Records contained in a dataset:
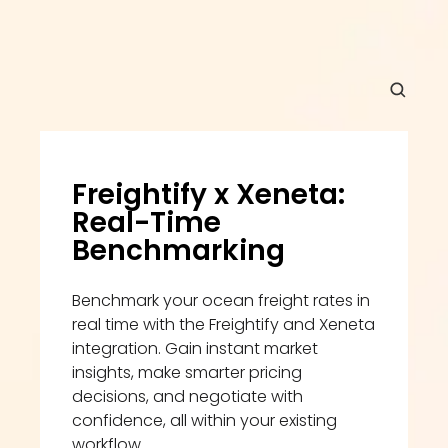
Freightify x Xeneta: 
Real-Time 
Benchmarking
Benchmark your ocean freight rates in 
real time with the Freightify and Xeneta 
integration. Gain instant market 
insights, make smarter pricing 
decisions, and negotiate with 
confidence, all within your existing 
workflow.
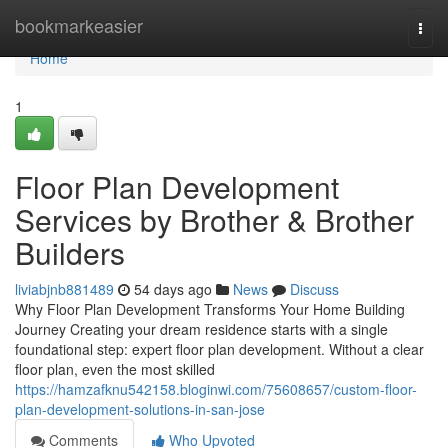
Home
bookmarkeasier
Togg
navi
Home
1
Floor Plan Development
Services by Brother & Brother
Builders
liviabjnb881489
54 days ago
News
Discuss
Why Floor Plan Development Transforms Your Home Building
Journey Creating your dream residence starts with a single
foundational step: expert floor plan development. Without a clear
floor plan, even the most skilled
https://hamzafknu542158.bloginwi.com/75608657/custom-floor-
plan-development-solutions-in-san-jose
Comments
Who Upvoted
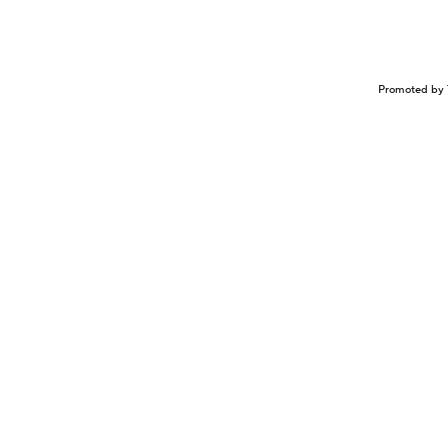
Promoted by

● **TASK GOAL**:
Match on "Freightify" and copy out every line of the entries that contains it.

● **SOLUTION BELOW**:
Freightify x Xeneta: 
real time with the Freightify and Xeneta 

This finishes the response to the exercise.